Now though upon this he ought to have rejected and driven away the speakers as workers of revolution and common enemies, he agrees on the contrary to what they say, and at first he made his designs against the Jews less evident, only abstaining from listening to causes brought before his tribunal with impartiality and equity, and inclining more to one side than to the other, and not allowing to both sides an equal freedom of speech; but whenever any Jew came before him he showed his aversion to him, and departed from his habitual affability in their case; but afterwards he exhibited his hostility to them in a more conspicuous manner.

Moreover, some occurrences of the following description increased that folly and insolence of his which was derived from instruction rather than from nature. Caius Caesar gave Agrippa, the grandson of Herod the king, the third part of his paternal inheritance as a sovereignty, which Philip the tetrarch, who was his uncle on his father’s side, had previously enjoyed.
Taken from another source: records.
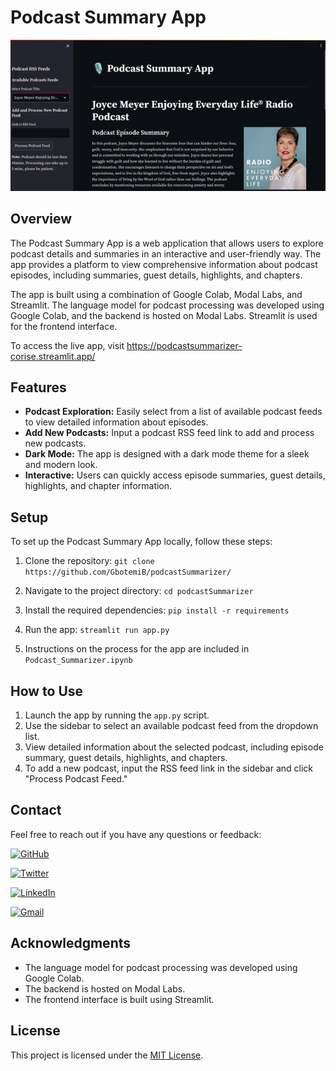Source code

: # Podcast Summary App

![Animated GIF](/images/demo.gif)

## Overview

The Podcast Summary App is a web application that allows users to explore podcast details and summaries in an interactive and user-friendly way. The app provides a platform to view comprehensive information about podcast episodes, including summaries, guest details, highlights, and chapters.

The app is built using a combination of Google Colab, Modal Labs, and Streamlit. The language model for podcast processing was developed using Google Colab, and the backend is hosted on Modal Labs. Streamlit is used for the frontend interface.

To access the live app, visit https://podcastsummarizer-corise.streamlit.app/

## Features

- **Podcast Exploration:** Easily select from a list of available podcast feeds to view detailed information about episodes.
- **Add New Podcasts:** Input a podcast RSS feed link to add and process new podcasts.
- **Dark Mode:** The app is designed with a dark mode theme for a sleek and modern look.
- **Interactive:** Users can quickly access episode summaries, guest details, highlights, and chapter information.

## Setup

To set up the Podcast Summary App locally, follow these steps:

1. Clone the repository: `git clone https://github.com/GbotemiB/podcastSummarizer/`

2. Navigate to the project directory: `cd podcastSummarizer`

3. Install the required dependencies:  `pip install -r requirements`

4. Run the app: `streamlit run app.py`
   
5. Instructions on the process for the app are included in `Podcast_Summarizer.ipynb`


## How to Use

1. Launch the app by running the `app.py` script.
2. Use the sidebar to select an available podcast feed from the dropdown list.
3. View detailed information about the selected podcast, including episode summary, guest details, highlights, and chapters.
4. To add a new podcast, input the RSS feed link in the sidebar and click "Process Podcast Feed."

## Contact

Feel free to reach out if you have any questions or feedback:


[![GitHub](https://img.shields.io/badge/github-%23121011.svg?style=for-the-badge&logo=github&logoColor=white)](https://github.com/gbotemiB)

[![Twitter](https://img.shields.io/badge/Twitter-%231DA1F2.svg?style=for-the-badge&logo=Twitter&logoColor=white)](https://twitter.com/_oluwagbotty)

[![LinkedIn](https://img.shields.io/badge/linkedin-%230077B5.svg?style=for-the-badge&logo=linkedin&logoColor=white)](https://www.linkedin.com/in/emmanuel-bolarinwa/)

[![Gmail](https://img.shields.io/badge/Gmail-D14836?style=for-the-badge&logo=gmail&logoColor=white)](mailto:gbotemibolarinwa@gmail.com)


## Acknowledgments

- The language model for podcast processing was developed using Google Colab.
- The backend is hosted on Modal Labs.
- The frontend interface is built using Streamlit.

## License

This project is licensed under the [MIT License](LICENSE).
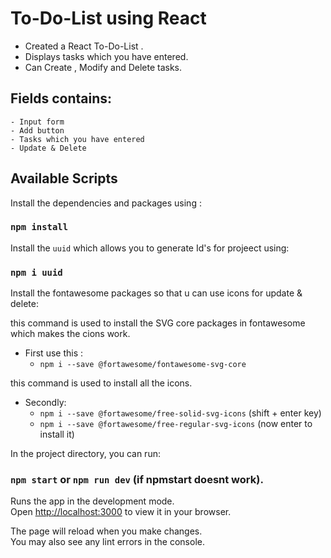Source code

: # To-Do-List using React

- Created a React To-Do-List .
- Displays tasks which you have entered.
- Can Create , Modify and Delete tasks. 

## Fields contains: 
    - Input form 
    - Add button
    - Tasks which you have entered
    - Update & Delete

## Available Scripts

Install the dependencies and packages using :

### `npm install`

Install the `uuid` which allows you to generate Id's for projeect using:

### `npm i uuid`

Install the fontawesome packages so that u can use icons for update & delete:

this command is used to install the SVG core packages in fontawesome which makes the cions work.
- First use this :
    - `npm i --save @fortawesome/fontawesome-svg-core`

this command is used to install all the icons. 
- Secondly:
     -  `npm i --save @fortawesome/free-solid-svg-icons`     (shift + enter key)
     - `npm i --save @fortawesome/free-regular-svg-icons`     (now enter to install it)


In the project directory, you can run:

### `npm start`  or  `npm run dev`    (if  npmstart doesnt work).

Runs the app in the development mode.\
Open [http://localhost:3000](http://localhost:3000) to view it in your browser.

The page will reload when you make changes.\
You may also see any lint errors in the console.

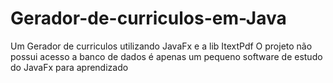 # Gerador-de-curriculos-em-Java
Um Gerador de curriculos utilizando JavaFx e a lib ItextPdf
O projeto não possui acesso a banco de dados é apenas um pequeno software de estudo do JavaFx para aprendizado
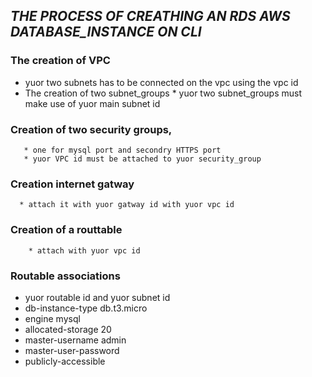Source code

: ## *THE PROCESS OF CREATHING AN RDS AWS DATABASE_INSTANCE ON CLI*

 ### The creation of VPC
  * yuor two subnets has to be connected on the vpc using the vpc id
  * The creation of two subnet_groups
         * yuor two subnet_groups must make use of yuor main subnet id
### Creation of two security groups, 
       * one for mysql port and secondry HTTPS port
       * yuor VPC id must be attached to yuor security_group
### Creation internet gatway 
      * attach it with yuor gatway id with yuor vpc id
 ### Creation of a routtable 
        * attach with yuor vpc id 
### Routable associations
 * yuor routable id and yuor subnet id
* db-instance-type db.t3.micro   
* engine mysql
* allocated-storage 20 
* master-username admin
* master-user-password 
* publicly-accessible

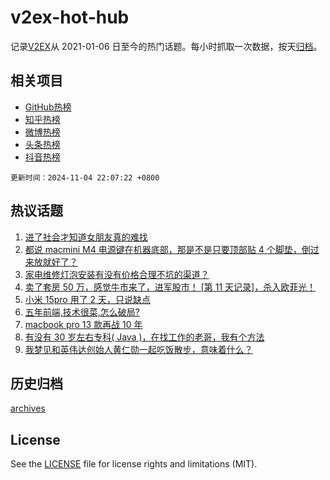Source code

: # v2ex-hot-hub

 记录[V2EX](https://www.v2ex.com/)从 2021-01-06 日至今的热门话题。每小时抓取一次数据，按天[归档](archives)。
 
 ## 相关项目

- [GitHub热榜](https://github.com/it985/github-hot-hub)
- [知乎热榜](https://github.com/it985/zhihu-hot-hub)
- [微博热榜](https://github.com/it985/weibo-hot-hub)
- [头条热榜](https://github.com/it985/toutiao-hot-hub)
- [抖音热榜](https://github.com/it985/douyin-hot-hub)


 `更新时间：2024-11-04 22:07:22 +0800`

## 热议话题

1. [进了社会才知道女朋友真的难找](https://www.v2ex.com/t/1086403)
1. [都说 macmini M4 电源键在机器底部，那是不是只要顶部贴 4 个脚垫，倒过来放就好了？](https://www.v2ex.com/t/1086297)
1. [家电维修灯泡安装有没有价格合理不坑的渠道？](https://www.v2ex.com/t/1086291)
1. [卖了套房 50 万，感觉牛市来了，进军股市！ [第 11 天记录]，杀入欧菲光！](https://www.v2ex.com/t/1086352)
1. [小米 15pro 用了 2 天，只说缺点](https://www.v2ex.com/t/1086301)
1. [五年前端,技术很菜,怎么破局?](https://www.v2ex.com/t/1086337)
1. [macbook pro 13 款再战 10 年](https://www.v2ex.com/t/1086345)
1. [有没有 30 岁左右专科( Java )，在找工作的老哥，我有个方法](https://www.v2ex.com/t/1086357)
1. [我梦见和英伟达创始人黄仁勋一起吃饭散步，意味着什么？](https://www.v2ex.com/t/1086273)

## 历史归档

[archives](archives)

## License

See the [LICENSE](LICENSE) file for license rights and limitations (MIT).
And when he was about to set out to take possession of his kingdom, Caius advised him to avoid the voyage from Brundusium to Syria, which was a long and troublesome one, and rather to take the shorter one by Alexandria, and to wait for the periodical winds; for he said that the merchant vessels which set forth from that harbour were fast sailers, and that the pilots were most experienced men, who guided their ships like skilful coachmen guide their horses, keeping them straight in the proper course. And he took his advice, looking upon him both as his master and also as a giver of good counsel.